At the Marlborough Sauvignon conference, Gleave even went as far as to moot the benefits of introducing appellation-style controls to the region to help safeguard quality; this despite a career spent railing against the deficiencies of Italy’s arcane wine legislation. He urged those present to ‘protect against Sauvignon fatigue, add diversity to the category and look for growth in the on-trade’. Terroir, it seems, will play an increasingly important part in Sauvignon Blanc’s future.

The future isn’t orange
Sauvignon Blanc clearly has a lot going for it – even if its future isn’t just strawberry fields forever. Most agree that, when made well, it can be expressive, complex, food-friendly and age-worthy. Its refreshing, characterful style chimes with the taste of the zeitgeist as consumers seek out vibrant flavours and wines with personality and stories to them. Growing diversity seems to be reinforcing the variety’s appeal rather than undermining it.

We grew up with Sauvignon and we will die with it. Sauvignon is forever

- Jean-Christophe Bourgeois

Risks ahead vary from shifting consumer allegiances to over-stretching the brand, potential abuses of bulk shippers and even the variety’s particular susceptibility to the vine disease Esca (as noted by Dubourdieu). Not to mention the ambivalence of the wine trade, some elements of which have grown wary of Sauvignon’s popularity and perceived simplicity.

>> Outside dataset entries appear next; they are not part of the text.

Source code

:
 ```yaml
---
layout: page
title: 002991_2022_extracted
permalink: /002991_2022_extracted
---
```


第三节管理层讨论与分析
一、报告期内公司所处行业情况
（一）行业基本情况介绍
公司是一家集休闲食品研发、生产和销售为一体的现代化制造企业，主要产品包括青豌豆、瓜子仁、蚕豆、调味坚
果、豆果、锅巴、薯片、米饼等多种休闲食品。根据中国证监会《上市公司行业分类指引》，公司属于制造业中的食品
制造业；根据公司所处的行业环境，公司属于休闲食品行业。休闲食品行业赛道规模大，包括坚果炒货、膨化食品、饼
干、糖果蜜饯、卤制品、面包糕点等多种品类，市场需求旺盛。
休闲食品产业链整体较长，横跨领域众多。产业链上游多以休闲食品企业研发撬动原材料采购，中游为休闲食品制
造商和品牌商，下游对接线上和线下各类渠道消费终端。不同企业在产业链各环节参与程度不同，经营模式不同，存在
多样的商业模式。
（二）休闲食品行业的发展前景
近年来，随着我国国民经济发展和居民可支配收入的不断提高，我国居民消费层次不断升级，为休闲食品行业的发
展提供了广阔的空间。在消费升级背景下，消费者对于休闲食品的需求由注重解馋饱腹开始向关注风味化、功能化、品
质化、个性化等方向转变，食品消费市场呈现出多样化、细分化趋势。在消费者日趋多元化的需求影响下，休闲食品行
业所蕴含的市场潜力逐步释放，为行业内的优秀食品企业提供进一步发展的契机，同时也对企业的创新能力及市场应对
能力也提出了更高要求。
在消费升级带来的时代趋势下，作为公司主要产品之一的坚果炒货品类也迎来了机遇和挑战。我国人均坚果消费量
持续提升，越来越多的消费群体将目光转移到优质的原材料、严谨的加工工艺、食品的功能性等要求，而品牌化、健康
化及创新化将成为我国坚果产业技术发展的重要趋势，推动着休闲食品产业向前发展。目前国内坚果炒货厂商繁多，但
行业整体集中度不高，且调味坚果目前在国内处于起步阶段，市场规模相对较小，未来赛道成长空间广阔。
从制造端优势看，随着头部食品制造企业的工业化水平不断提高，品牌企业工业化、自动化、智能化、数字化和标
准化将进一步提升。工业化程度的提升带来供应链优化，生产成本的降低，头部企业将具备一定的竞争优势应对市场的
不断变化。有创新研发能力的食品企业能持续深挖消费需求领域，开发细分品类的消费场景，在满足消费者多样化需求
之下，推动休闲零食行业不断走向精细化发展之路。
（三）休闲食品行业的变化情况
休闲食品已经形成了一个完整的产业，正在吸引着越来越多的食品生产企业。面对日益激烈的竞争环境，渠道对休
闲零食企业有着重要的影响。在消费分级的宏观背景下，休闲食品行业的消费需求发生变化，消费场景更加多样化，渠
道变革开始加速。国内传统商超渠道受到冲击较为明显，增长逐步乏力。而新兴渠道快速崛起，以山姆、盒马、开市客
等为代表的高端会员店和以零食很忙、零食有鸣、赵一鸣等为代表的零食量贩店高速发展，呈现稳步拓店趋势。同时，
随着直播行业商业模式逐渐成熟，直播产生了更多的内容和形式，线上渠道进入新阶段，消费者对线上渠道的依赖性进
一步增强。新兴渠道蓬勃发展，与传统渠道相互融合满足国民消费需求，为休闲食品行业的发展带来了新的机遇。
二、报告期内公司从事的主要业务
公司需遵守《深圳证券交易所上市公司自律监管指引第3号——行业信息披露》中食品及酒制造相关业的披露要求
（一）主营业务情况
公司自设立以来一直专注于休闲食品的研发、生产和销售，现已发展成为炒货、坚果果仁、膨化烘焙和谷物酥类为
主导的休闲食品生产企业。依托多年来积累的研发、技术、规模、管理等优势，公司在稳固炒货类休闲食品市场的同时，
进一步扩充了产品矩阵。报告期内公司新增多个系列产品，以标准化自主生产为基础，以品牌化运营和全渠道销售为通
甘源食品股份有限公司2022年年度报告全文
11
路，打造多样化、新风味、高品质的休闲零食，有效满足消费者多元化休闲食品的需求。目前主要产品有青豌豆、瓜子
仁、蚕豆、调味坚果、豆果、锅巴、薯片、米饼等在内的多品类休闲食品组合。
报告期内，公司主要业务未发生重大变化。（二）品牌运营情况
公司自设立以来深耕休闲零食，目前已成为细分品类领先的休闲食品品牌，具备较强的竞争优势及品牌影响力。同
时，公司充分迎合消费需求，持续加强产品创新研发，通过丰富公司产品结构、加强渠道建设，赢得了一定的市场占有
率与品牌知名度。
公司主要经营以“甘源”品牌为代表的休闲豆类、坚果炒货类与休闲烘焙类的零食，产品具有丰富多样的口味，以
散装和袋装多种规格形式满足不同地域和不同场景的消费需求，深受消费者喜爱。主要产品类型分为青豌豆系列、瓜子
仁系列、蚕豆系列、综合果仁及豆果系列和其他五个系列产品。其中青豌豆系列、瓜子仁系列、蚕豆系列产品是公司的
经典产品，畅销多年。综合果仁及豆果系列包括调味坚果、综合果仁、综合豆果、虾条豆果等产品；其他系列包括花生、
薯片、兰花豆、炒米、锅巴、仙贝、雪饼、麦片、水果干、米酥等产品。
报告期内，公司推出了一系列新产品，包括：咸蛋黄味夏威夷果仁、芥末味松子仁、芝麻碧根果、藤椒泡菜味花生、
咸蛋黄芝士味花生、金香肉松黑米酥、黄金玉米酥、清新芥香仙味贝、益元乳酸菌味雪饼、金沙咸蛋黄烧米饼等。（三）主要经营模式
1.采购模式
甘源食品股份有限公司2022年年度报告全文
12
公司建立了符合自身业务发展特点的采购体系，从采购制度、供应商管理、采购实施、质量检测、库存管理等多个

However Sauvignon’s trajectory pans out, for the meantime, it looks set to stay. As Janssens says: ‘The new generation likes fragrant varieties and it’s pretty exciting to see how the world endorses Sauvignon Blanc: it has a bright future.’ Loire and Marlborough producer Bourgeois is just as tenacious: ‘We grew up with Sauvignon and we will die with it. Sauvignon is forever.’

Keep an eye out for the T-shirt, which is coming to a conference near you soon.